Have you ever consider using Dragonfly. It appears to dramatically beat in perf test FreeBSD (2017).

https://leaf.dragonflybsd.org/~sephe/perf_cmp.pdf

I’m curious to hear your take on Dragonfly since you’re a kernel developer.

Thanks in advance for all your work.

Edit: more recent links (2018) with even higher perf

https://leaf.dragonflybsd.org/~sephe/dfly1.pdf

https://leaf.dragonflybsd.org/~sephe/dfly1_p.pdf


I have looked at Dragonfly with interest, due to how they manage VM. I really like how they shard the page queues to be per-cpu. With that said, a lot of work has been done by jeffr in the last 6 months to a year to improve NUMA performance (which we partially sponsored) which has dramatically improved VM scalability even on single socket boxes, and which has allowed us to remove a lot of our local hacks.

I considered giving Dragonfly a try in the past, but just never had the time. There would be a depressing amount of work before we could even consider Dragonfly, mostly centered around our async sendfile (which is now upstream in FreeBSD), our TCP changes: BBR (not yet upstream), RACK (now upstream) and TCP pacing (now upstream). Not to mention unmapped mbufs (not yet upstream) and kernel TLS (also not yet upstream). Also, the last time I looked, Dragonfly did not have drivers for Chelsio or Mellanox 10/25/40/100GbE NICs. Without even just one of these things, performance will be so bad that any comparison testing would be meaningless.


Thanks for the thoughtful reply.

Just a thought, the Linux/BSD community might hugely benefit if someone with your deep knowledge released a set of perf test scripts that anyone can run locally to regression test network perf. That way, the OSS community can integrate those perf test scripts into their commit/regression test pipeline.

**PROBLEMS AND TASKS**
**a.** Please reproduce everything from "I’m curious to" down to "our local hacks." in the DragonFly BSD discussion, word for word.
**b.** Write what comes next in the DragonFly BSD discussion, picking up after its final sentence.

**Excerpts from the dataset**
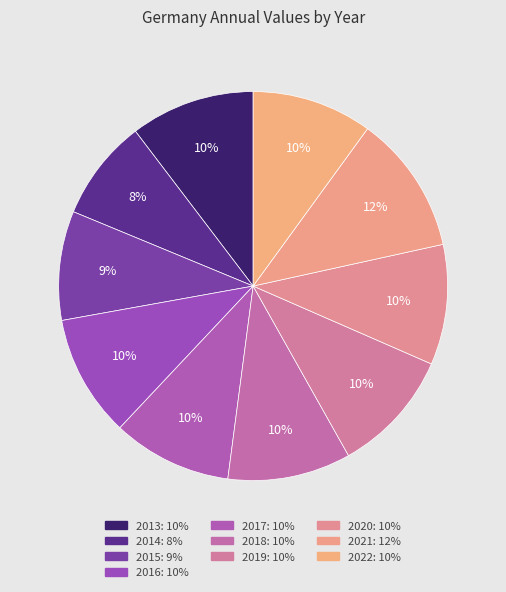

How many slices are in this pie chart?

10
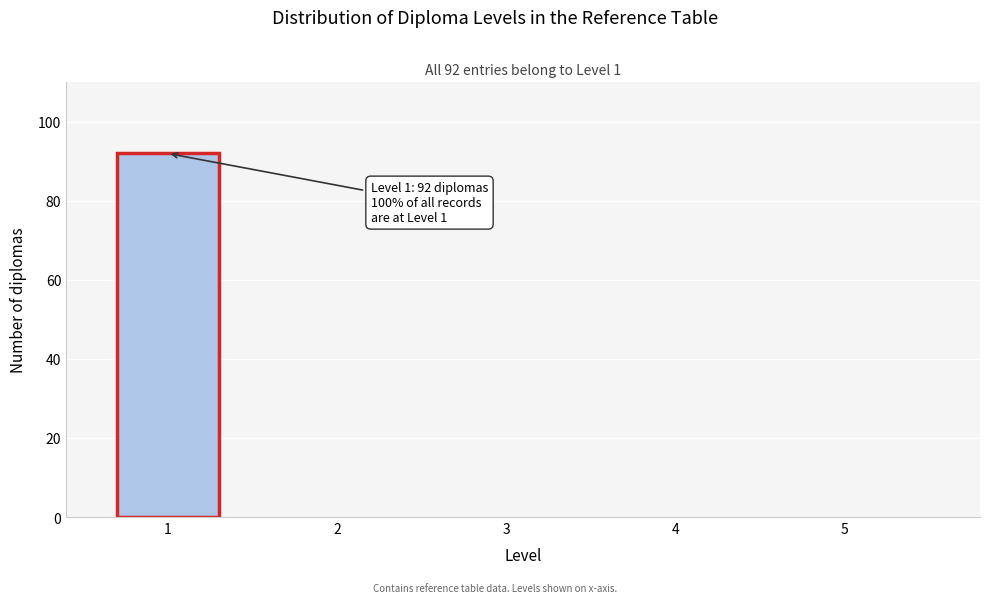

Reading left to right, transcribe all the data shown in this chart.

1=92	2=0	3=0	4=0	5=0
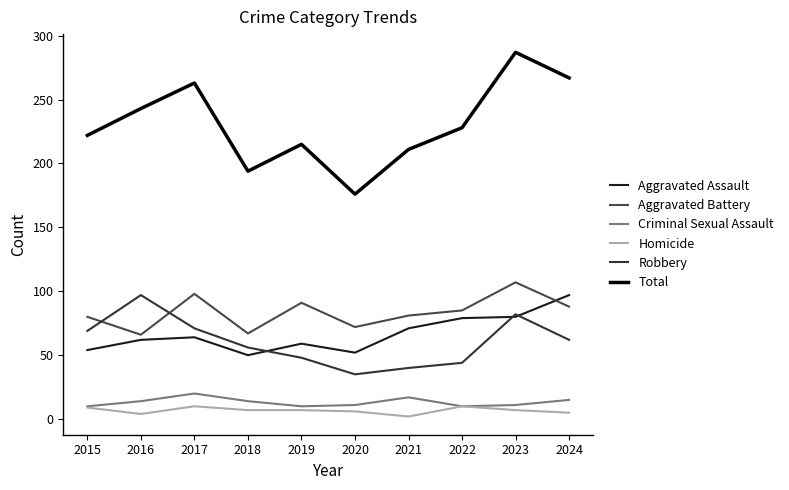

What value does the Criminal Sexual Assault series have at 2017, to the nearest 10?

20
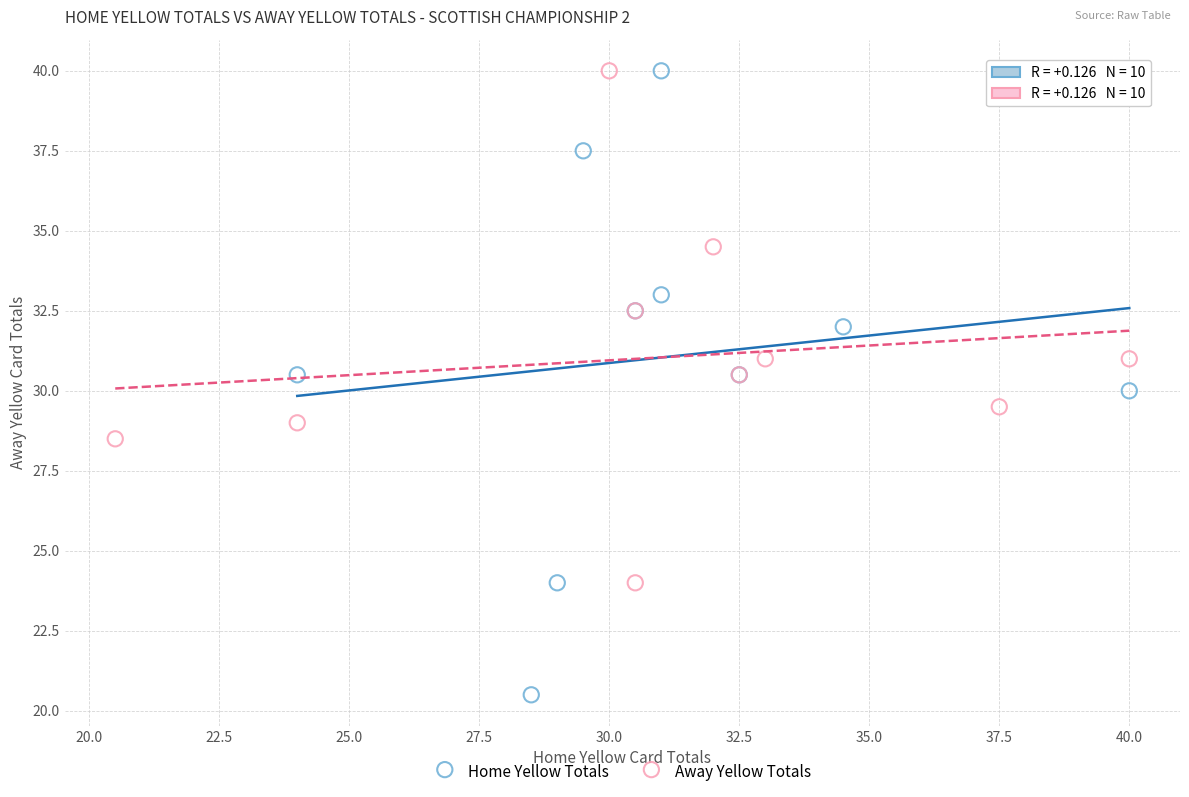

Which series contains the lowest Y value?

Home Yellow Totals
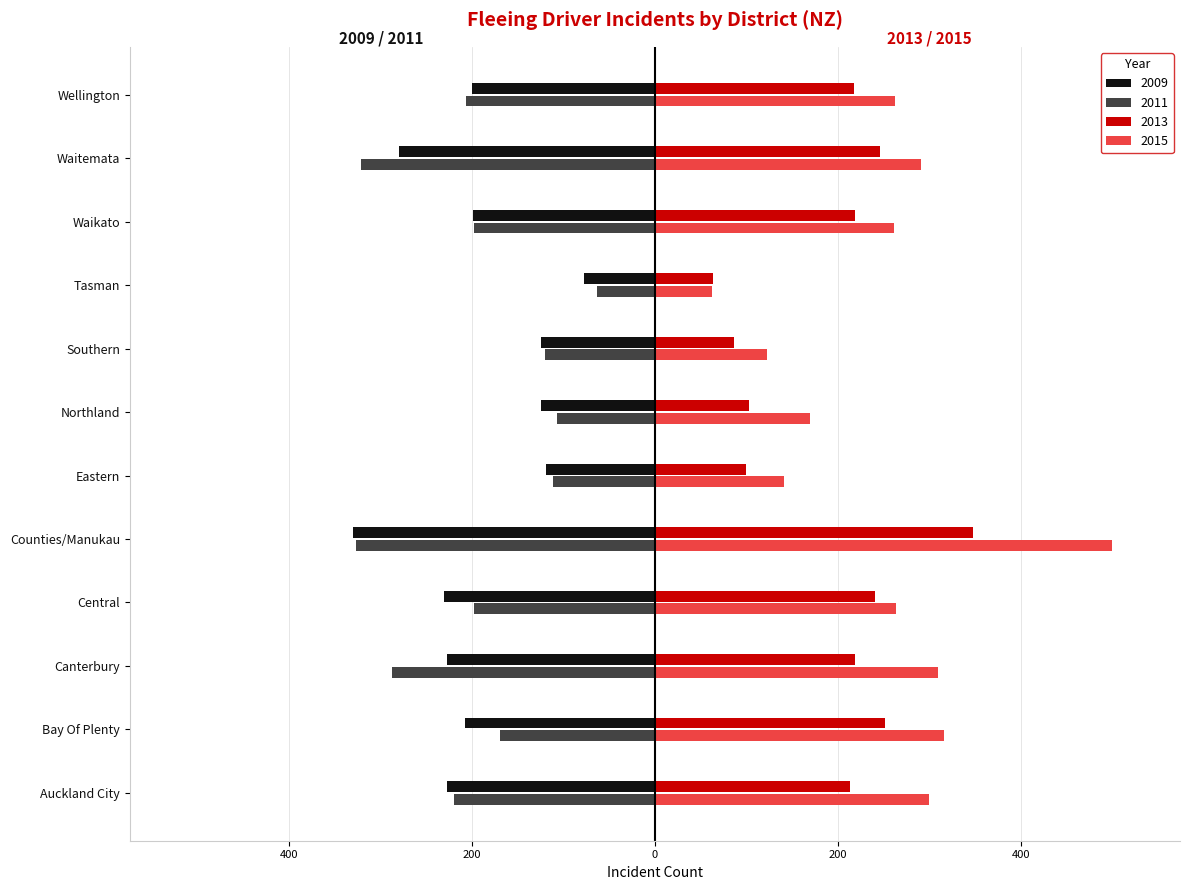

What is the maximum value shown in the chart?

499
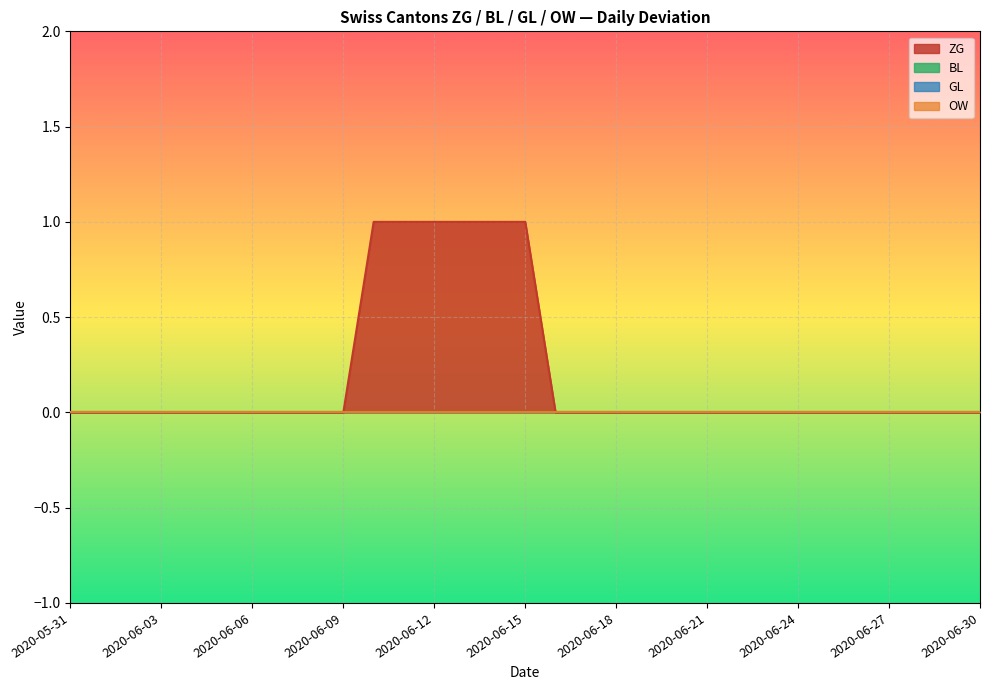

What position from the left is 2020-06-03?

4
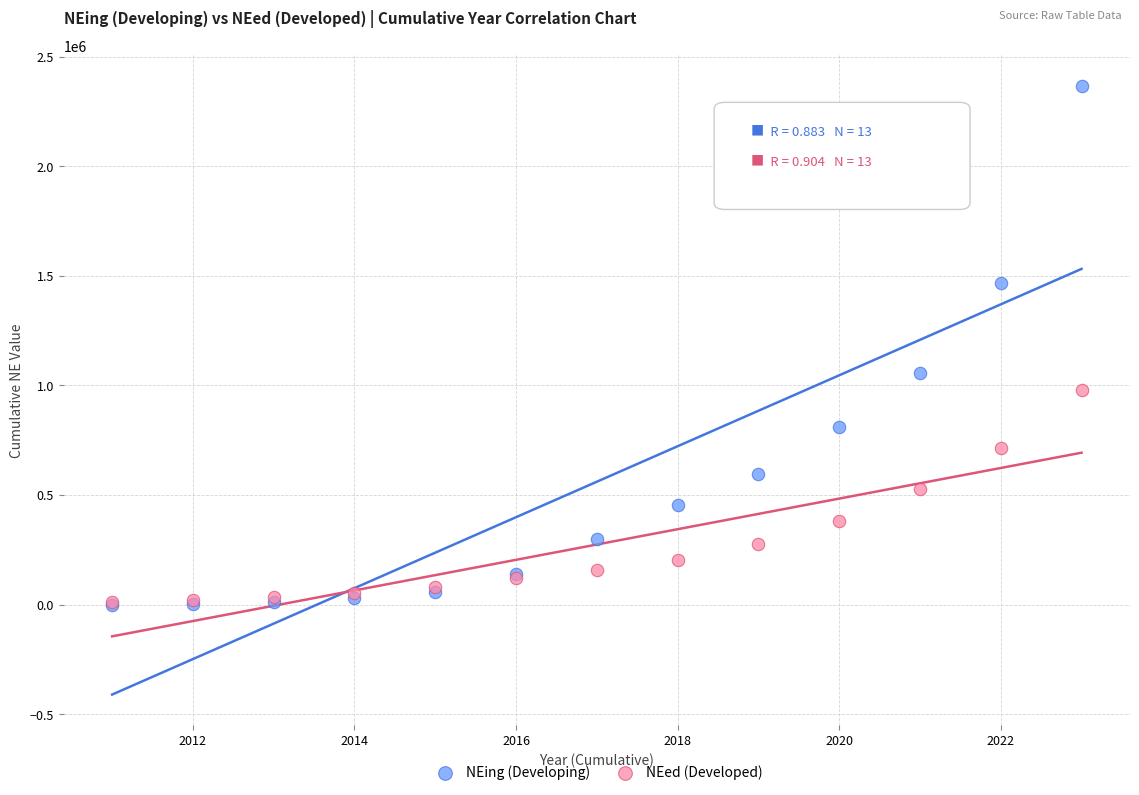

What are all the series names shown in the legend?

NEing (Developing), NEed (Developed)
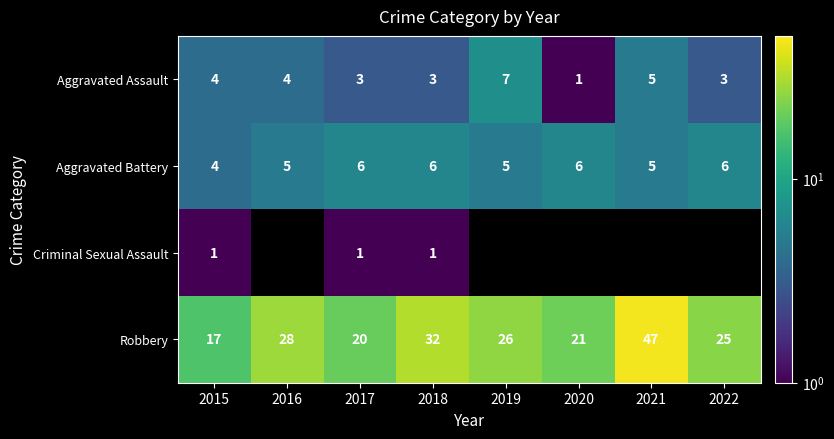

Count the number of data series in this chart.

4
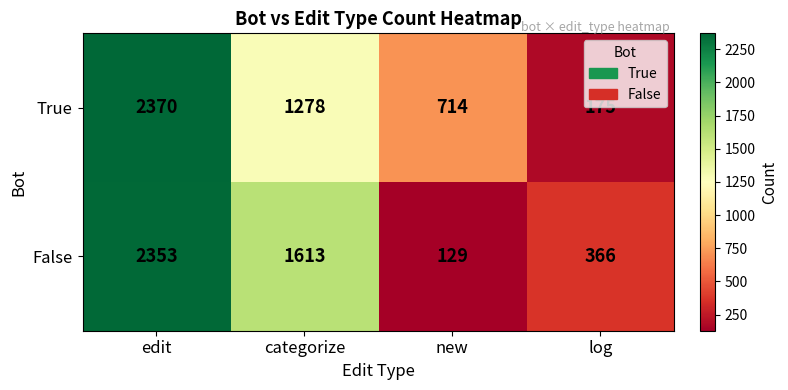

What is the difference between the highest and lowest values at categorize?

335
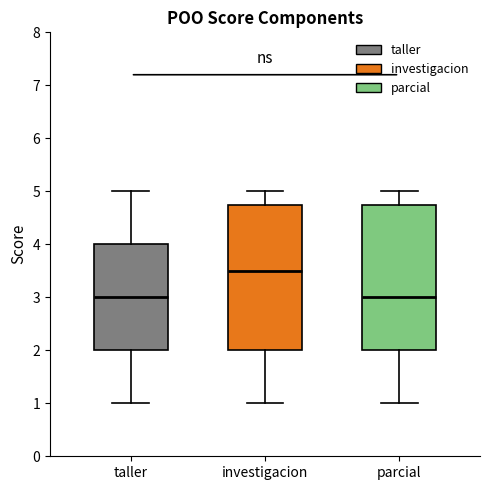

Reading left to right, transcribe this box plot: for each box, give where its median line is, the range the box spans, and where its two whiskers end, as read against the y-axis. The values are not printed on the chart, so give them approximately, as read against the axis.

taller: median 3.0, box 2.0 to 4.0, whiskers 1.0 to 5.0
investigacion: median 3.5, box 2.0 to 4.8, whiskers 1.0 to 5.0
parcial: median 3.0, box 2.0 to 4.8, whiskers 1.0 to 5.0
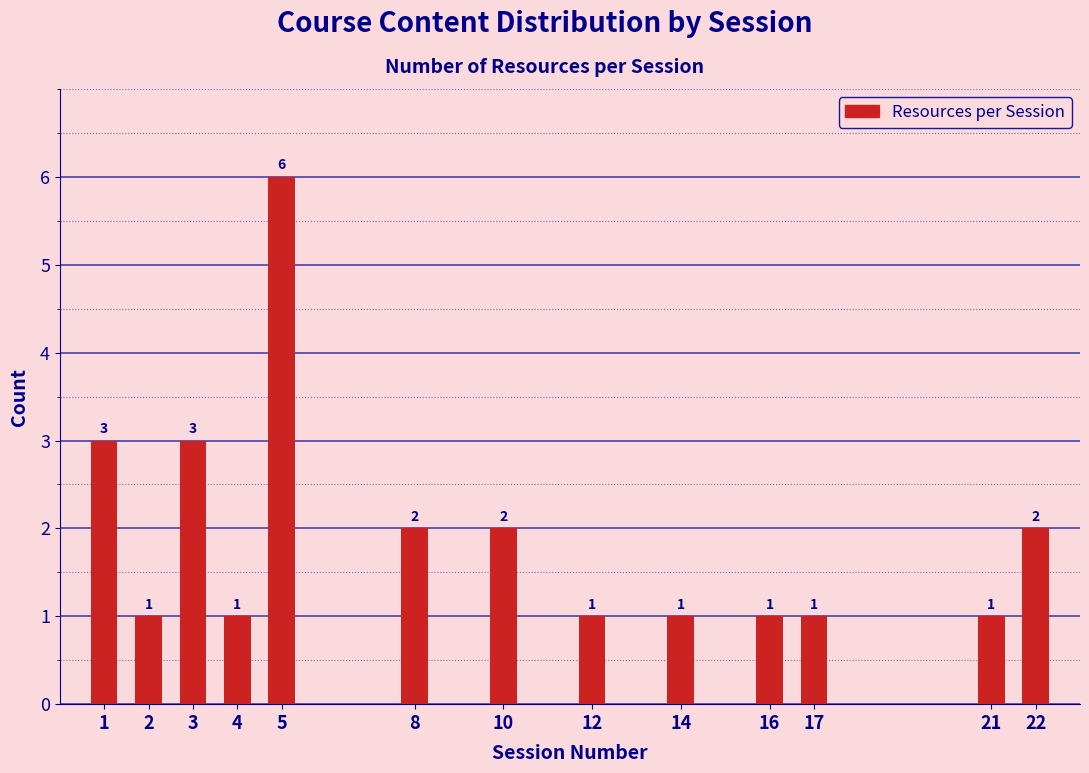

Reading right to left, what are all the values shown in this chart?

22=2	21=1	17=1	16=1	14=1	12=1	10=2	8=2	5=6	4=1	3=3	2=1	1=3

**TASK ANSWERS**
**a.**
I’m curious to hear your take on Dragonfly since you’re a kernel developer.

Thanks in advance for all your work.

Edit: more recent links (2018) with even higher perf

https://leaf.dragonflybsd.org/~sephe/dfly1.pdf

https://leaf.dragonflybsd.org/~sephe/dfly1_p.pdf


I have looked at Dragonfly with interest, due to how they manage VM. I really like how they shard the page queues to be per-cpu. With that said, a lot of work has been done by jeffr in the last 6 months to a year to improve NUMA performance (which we partially sponsored) which has dramatically improved VM scalability even on single socket boxes, and which has allowed us to remove a lot of our local hacks.

**b.**
It would be great to have this kind of test, but often the regression test is going to be run the system on production load. Benchmarks have a way of testing something, but not quite what you need to test. The interactions between the whole system are important.

For the Netflix boxes, they're pushing 40gbps+, not a lot of the community is going to be to be able to test that, unless they have fairly expensive networks laying around.


You're spot on. We don't really have good benchmarks that approximate our production traffic.

BTW, 40Gb/s was so 2015. I have a box serving at 156Gb/s :)


As someone who grew up around Telex machines and current loop interfaces: consider me impressed!


Oh mine! I record there was an article about pushing 100Gb/s not long ago and hitting memory bandwidth limit. Now it is 150Gb/s already ? Are you guys going to try something crazy like 400Gb/s ? At this rate Netflix could start selling their Appliance as another business.


> BTW, 40Gb/s was so 2015. I have a box serving at 156Gb/s :)

That's right, I wanted to put 100+, but I wasn't totally sure. I stopped counting when you got way beyond the 20G connectivity on the servers I manage.


For what it's worth: Sepherosa Ziehau spent some years serving out huge streams of video in a company similar to Netflix, in China. He used DragonFly. So, it may not have the same changes you are listing, but it may be closer than you think.


If I may ask, why do you use FreeBSD in particular then?


Native (properly working) ZFS, I don't need any other reason :)

It works on linux, but to be able too boot from it, still a huge hassle.


I tried to intall Ubuntu into root ZFS and it wasn't much of a hassle, just simple howto, everything worked.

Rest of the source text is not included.